夏休み前にその話をした時、娘は少し言いにくそうに、オランダの学校では授業中に先生から「もうやらなくても良い。」としょっちゅう言われていたことを告白し始めた。授業の内容がよく理解出来なかったり、英語が聞き取れないと、優しくもういいよと言われていたこと、やらなくて良いことに初めはほっとしたけれど、何もしないでそこにいるだけの時間が何度か続くうちに、だんだん自分はここに必要がないような気がしてきて、それが悲しかったこと。今回のアメリカの学校では授業のやり方が全然違い、先生が授業中に聞いていなさそうな子を見つけると、すぐに立たせて質問をして、ヒントを出しながらその子が正解を出すまで質問をやめない。注目をされながら質問を受けるのは緊張をするけれど、出来たら褒めてもらえるので、出来なかった子もまた頑張ろうと思える。みんなが必要とされていてクラスのみんなが出来るようになりたいと思っているのが分かるから、ここはいらない子がいない場所という気がする。やらなくて良いと言う先生が優しくて良い先生のように見えるけれど自分にとってはそうじゃない、本当に良い先生というのは、熱心にやろうよと言うことをあきらめない先生なのだと気がついた。そして、先生がやることをいつもしっかり全員に与えているから、生徒は誰かを攻撃なんてする暇はないほど目の前の授業に集中している、自分はこの学校のスタイルが好きだ。とのことであった。

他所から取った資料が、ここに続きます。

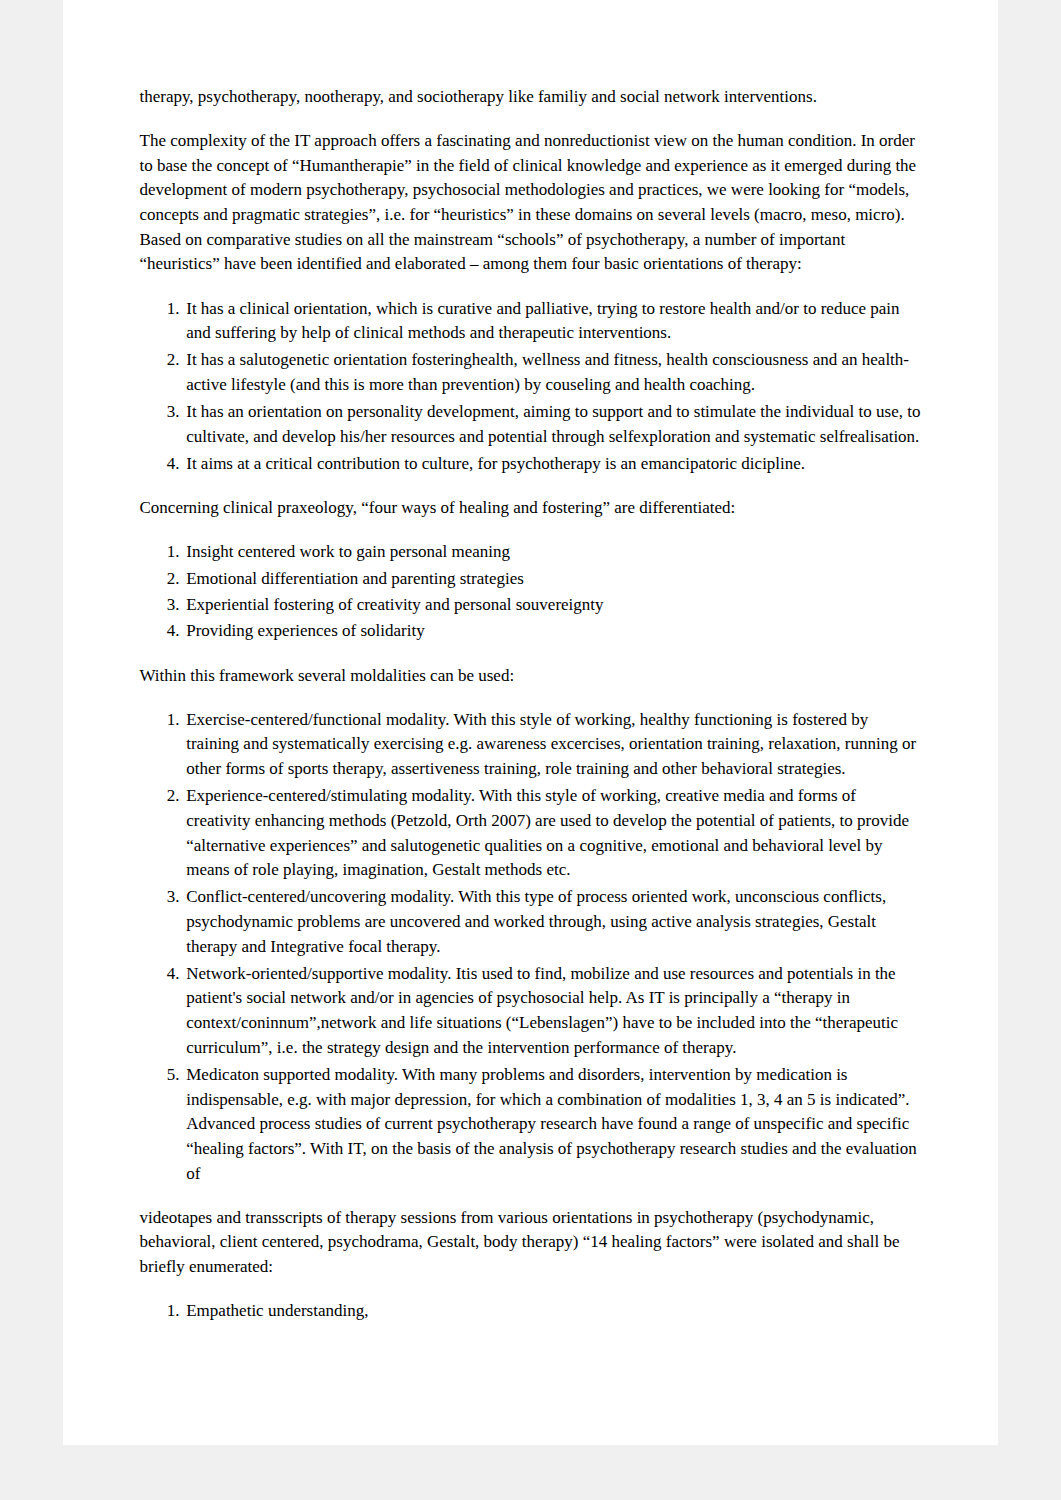therapy, psychotherapy, nootherapy, and sociotherapy like familiy and social network interventions.
The complexity of the IT approach offers a fascinating and nonreductionist view on the human condition. In order to base the concept of “Humantherapie” in the field of clinical knowledge and experience as it emerged during the development of modern psychotherapy, psychosocial methodologies and practices, we were looking for “models, concepts and pragmatic strategies”, i.e. for “heuristics” in these domains on several levels (macro, meso, micro). Based on comparative studies on all the mainstream “schools” of psychotherapy, a number of important “heuristics” have been identified and elaborated – among them four basic orientations of therapy:
It has a clinical orientation, which is curative and palliative, trying to restore health and/or to reduce pain and suffering by help of clinical methods and therapeutic interventions.
It has a salutogenetic orientation fosteringhealth, wellness and fitness, health consciousness and an health-active lifestyle (and this is more than prevention) by couseling and health coaching.
It has an orientation on personality development, aiming to support and to stimulate the individual to use, to cultivate, and develop his/her resources and potential through selfexploration and systematic selfrealisation.
It aims at a critical contribution to culture, for psychotherapy is an emancipatoric dicipline.
Concerning clinical praxeology, “four ways of healing and fostering” are differentiated:
Insight centered work to gain personal meaning
Emotional differentiation and parenting strategies
Experiential fostering of creativity and personal souvereignty
Providing experiences of solidarity
Within this framework several moldalities can be used:
Exercise-centered/functional modality. With this style of working, healthy functioning is fostered by training and systematically exercising e.g. awareness excercises, orientation training, relaxation, running or other forms of sports therapy, assertiveness training, role training and other behavioral strategies.
Experience-centered/stimulating modality. With this style of working, creative media and forms of creativity enhancing methods (Petzold, Orth 2007) are used to develop the potential of patients, to provide “alternative experiences” and salutogenetic qualities on a cognitive, emotional and behavioral level by means of role playing, imagination, Gestalt methods etc.
Conflict-centered/uncovering modality. With this type of process oriented work, unconscious conflicts, psychodynamic problems are uncovered and worked through, using active analysis strategies, Gestalt therapy and Integrative focal therapy.
Network-oriented/supportive modality. Itis used to find, mobilize and use resources and potentials in the patient's social network and/or in agencies of psychosocial help. As IT is principally a “therapy in context/coninnum”,network and life situations (“Lebenslagen”) have to be included into the “therapeutic curriculum”, i.e. the strategy design and the intervention performance of therapy.
Medicaton supported modality. With many problems and disorders, intervention by medication is indispensable, e.g. with major depression, for which a combination of modalities 1, 3, 4 an 5 is indicated”. Advanced process studies of current psychotherapy research have found a range of unspecific and specific “healing factors”. With IT, on the basis of the analysis of psychotherapy research studies and the evaluation of
videotapes and transscripts of therapy sessions from various orientations in psychotherapy (psychodynamic, behavioral, client centered, psychodrama, Gestalt, body therapy) “14 healing factors” were isolated and shall be briefly enumerated:
Empathetic understanding,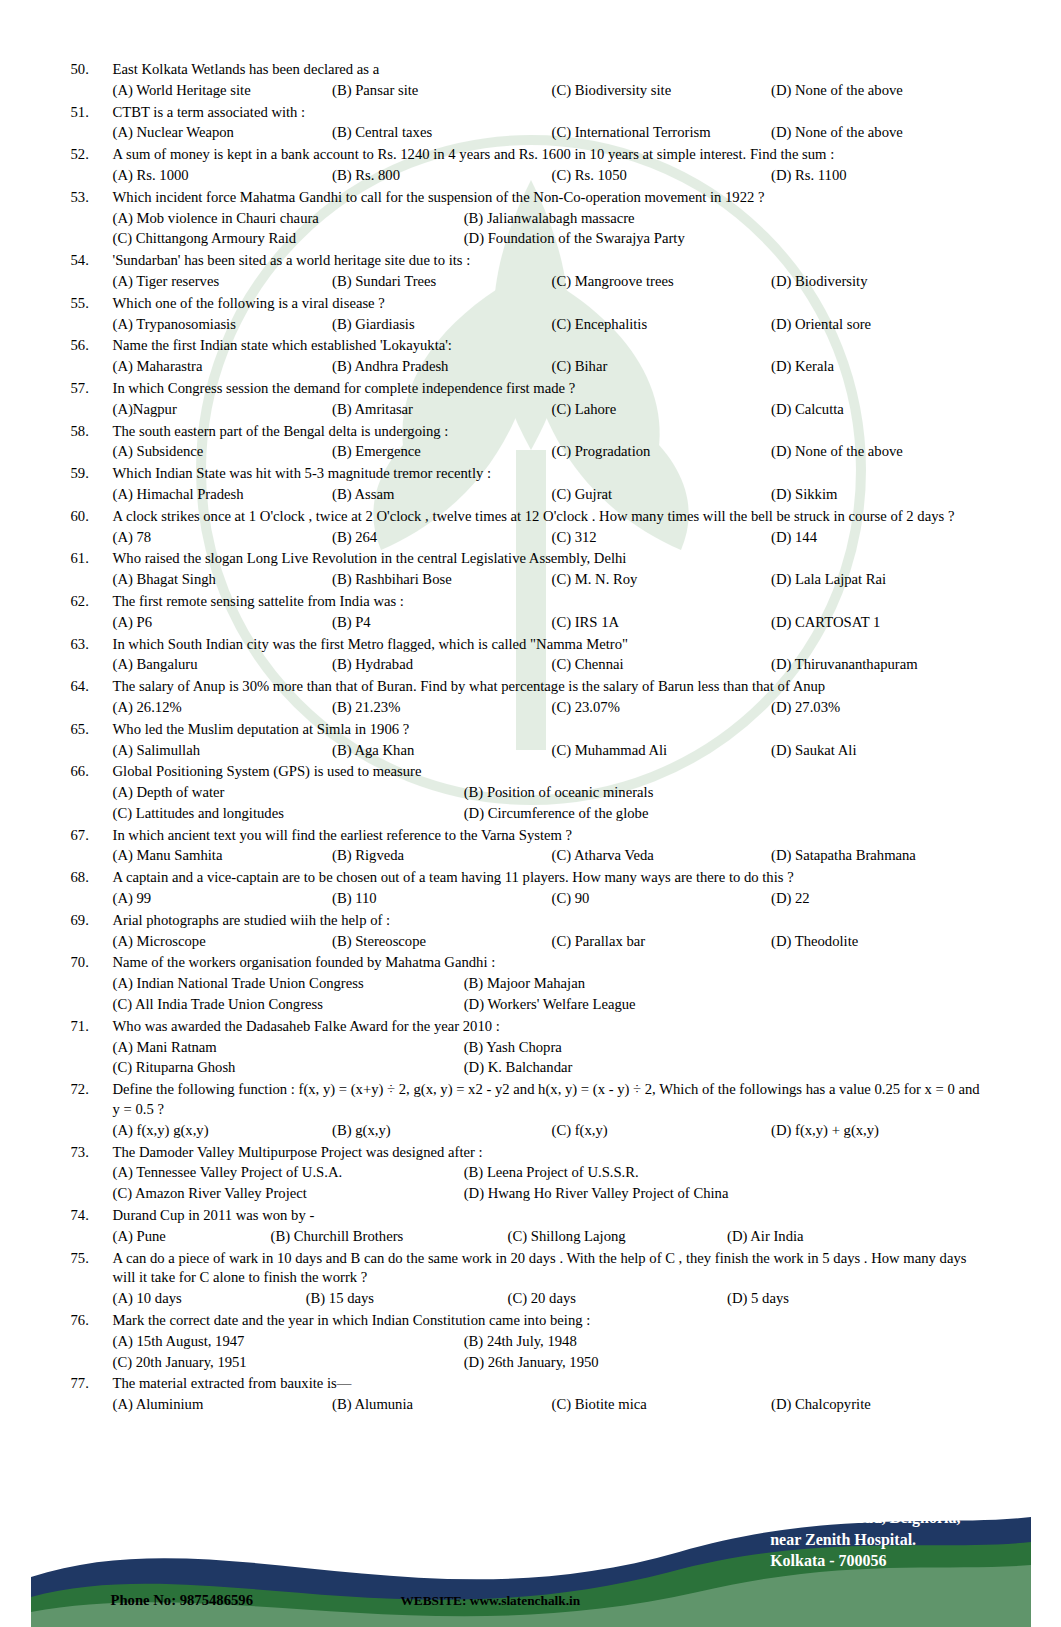| 50. | East Kolkata Wetlands has been declared as a |
| | / (A) World Heritage site / (B) Pansar site / (C) Biodiversity site / (D) None of the above / |
| 51. | CTBT is a term associated with : |
| | / (A) Nuclear Weapon / (B) Central taxes / (C) International Terrorism / (D) None of the above / |
| 52. | A sum of money is kept in a bank account to Rs. 1240 in 4 years and Rs. 1600 in 10 years at simple interest. Find the sum : |
| | / (A) Rs. 1000 / (B) Rs. 800 / (C) Rs. 1050 / (D) Rs. 1100 / |
| 53. | Which incident force Mahatma Gandhi to call for the suspension of the Non-Co-operation movement in 1922 ? |
| | / (A) Mob violence in Chauri chaura / (B) Jalianwalabagh massacre / / (C) Chittangong Armoury Raid / (D) Foundation of the Swarajya Party / |
| 54. | 'Sundarban' has been sited as a world heritage site due to its : |
| | / (A) Tiger reserves / (B) Sundari Trees / (C) Mangroove trees / (D) Biodiversity / |
| 55. | Which one of the following is a viral disease ? |
| | / (A) Trypanosomiasis / (B) Giardiasis / (C) Encephalitis / (D) Oriental sore / |
| 56. | Name the first Indian state which established 'Lokayukta': |
| | / (A) Maharastra / (B) Andhra Pradesh / (C) Bihar / (D) Kerala / |
| 57. | In which Congress session the demand for complete independence first made ? |
| | / (A)Nagpur / (B) Amritasar / (C) Lahore / (D) Calcutta / |
| 58. | The south eastern part of the Bengal delta is undergoing : |
| | / (A) Subsidence / (B) Emergence / (C) Progradation / (D) None of the above / |
| 59. | Which Indian State was hit with 5-3 magnitude tremor recently : |
| | / (A) Himachal Pradesh / (B) Assam / (C) Gujrat / (D) Sikkim / |
| 60. | A clock strikes once at 1 O'clock , twice at 2 O'clock , twelve times at 12 O'clock . How many times will the bell be struck in course of 2 days ? |
| | / (A) 78 / (B) 264 / (C) 312 / (D) 144 / |
| 61. | Who raised the slogan Long Live Revolution in the central Legislative Assembly, Delhi |
| | / (A) Bhagat Singh / (B) Rashbihari Bose / (C) M. N. Roy / (D) Lala Lajpat Rai / |
| 62. | The first remote sensing sattelite from India was : |
| | / (A) P6 / (B) P4 / (C) IRS 1A / (D) CARTOSAT 1 / |
| 63. | In which South Indian city was the first Metro flagged, which is called "Namma Metro" |
| | / (A) Bangaluru / (B) Hydrabad / (C) Chennai / (D) Thiruvananthapuram / |
| 64. | The salary of Anup is 30% more than that of Buran. Find by what percentage is the salary of Barun less than that of Anup |
| | / (A) 26.12% / (B) 21.23% / (C) 23.07% / (D) 27.03% / |
| 65. | Who led the Muslim deputation at Simla in 1906 ? |
| | / (A) Salimullah / (B) Aga Khan / (C) Muhammad Ali / (D) Saukat Ali / |
| 66. | Global Positioning System (GPS) is used to measure |
| | / (A) Depth of water / (B) Position of oceanic minerals / / (C) Lattitudes and longitudes / (D) Circumference of the globe / |
| 67. | In which ancient text you will find the earliest reference to the Varna System ? |
| | / (A) Manu Samhita / (B) Rigveda / (C) Atharva Veda / (D) Satapatha Brahmana / |
| 68. | A captain and a vice-captain are to be chosen out of a team having 11 players. How many ways are there to do this ? |
| | / (A) 99 / (B) 110 / (C) 90 / (D) 22 / |
| 69. | Arial photographs are studied wiih the help of : |
| | / (A) Microscope / (B) Stereoscope / (C) Parallax bar / (D) Theodolite / |
| 70. | Name of the workers organisation founded by Mahatma Gandhi : |
| | / (A) Indian National Trade Union Congress / (B) Majoor Mahajan / / (C) All India Trade Union Congress / (D) Workers' Welfare League / |
| 71. | Who was awarded the Dadasaheb Falke Award for the year 2010 : |
| | / (A) Mani Ratnam / (B) Yash Chopra / / (C) Rituparna Ghosh / (D) K. Balchandar / |
| 72. | Define the following function : f(x, y) = (x+y) ÷ 2, g(x, y) = x2 - y2 and h(x, y) = (x - y) ÷ 2, Which of the followings has a value 0.25 for x = 0 and y = 0.5 ? |
| | / (A) f(x,y) g(x,y) / (B) g(x,y) / (C) f(x,y) / (D) f(x,y) + g(x,y) / |
| 73. | The Damoder Valley Multipurpose Project was designed after : |
| | / (A) Tennessee Valley Project of U.S.A. / (B) Leena Project of U.S.S.R. / / (C) Amazon River Valley Project / (D) Hwang Ho River Valley Project of China / |
| 74. | Durand Cup in 2011 was won by - |
| | / (A) Pune / (B) Churchill Brothers / (C) Shillong Lajong / (D) Air India / |
| 75. | A can do a piece of wark in 10 days and B can do the same work in 20 days . With the help of C , they finish the work in 5 days . How many days will it take for C alone to finish the worrk ? |
| | / (A) 10 days / (B) 15 days / (C) 20 days / (D) 5 days / |
| 76. | Mark the correct date and the year in which Indian Constitution came into being : |
| | / (A) 15th August, 1947 / (B) 24th July, 1948 / / (C) 20th January, 1951 / (D) 26th January, 1950 / |
| 77. | The material extracted from bauxite is— |
| | / (A) Aluminium / (B) Alumunia / (C) Biotite mica / (D) Chalcopyrite / |
Head Office:
9/5 Feeder Road, Belghoria,
near Zenith Hospital.
Kolkata - 700056
Phone No: 9875486596
WEBSITE: www.slatenchalk.in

オランダのインターナショナルスクールは宿題がなくゆるい校風が魅力ではあったけれど、常に生徒の出入りが激しく、先生たちは出来ない分からないといった子供に対して丁寧な指導は難しかったのかもしれない。長くなってしまったので、学校選びについてはまた改めて書きたいと思うけれど、この話を聞いて、私は大事なところを理解していなかったのだと反省し、今彼女が通っている学校と先生たちに感謝した。

今日もスクールバスに乗って

さて、アメリカで娘が学校へ行き始めてから8ヶ月と少し、今日は大きな進歩があった。娘がスクールバスから降りるなり、ママ今日は大大ビッグニュースがあるよというので何かと思ったら、「“Student of the Month”に選ばれた!」と、嬉しさをかみしめるように言った。話を聞いてみると、“Student of the Month”とは月間表彰のことで、娘の学校では月に一度テーマが設定され、翌月に各クラスの担任の先生がよく実践した生徒を一人ずつ選び、選ばれた生徒を毎朝の全校アナウンスで表彰しているという。9月のテーマはリスペクトだったそうだ。これは思いがけない嬉しい報せだった。
なぜなら娘は今年の夏休み明けのクラス替えで新しいクラスに前回のクラスで仲良くしていたお友達が一人もおらず、友人作りに苦戦していたからだ。9月はずっと昼食を一人で食べていると聞いており、私は大丈夫だろうかと心配になった。娘は、友達がいたほうが楽しいって信じてるから自分から明るく積極的に話しかけて頑張るよと言っていたけれど、それを聞いてからは、あまりクラスの友人については触れず、心ひそかに応援していた。そういう背景があっただけに、彼女の頑張りを見ていてくれた人がいたのだと知り、このニュースは私の胸を打った。
短い期間に言葉や文化が違う国へ転校を繰り返し、新しい土地で自分の居場所がない状態になっても、めげずに希望を持ち、笑顔で行動し続ける子供の姿を見ると思わず頭が下がる。それはそんなに簡単なことではないと思うからだ。やはりまだ今のクラスで気兼ねなく話せる友人などは出来ていないようで、いい日も、そうでない日もあるけれど、どんな日も彼女が家に帰ればほっとできる場所を提供したい。私にはそれくらいしか出来ないけれどそれだけは守ろう、と誰にいうでもなく思いながら、子供たちが乗りこんだ黄色のスクールバスに毎日手を振っている。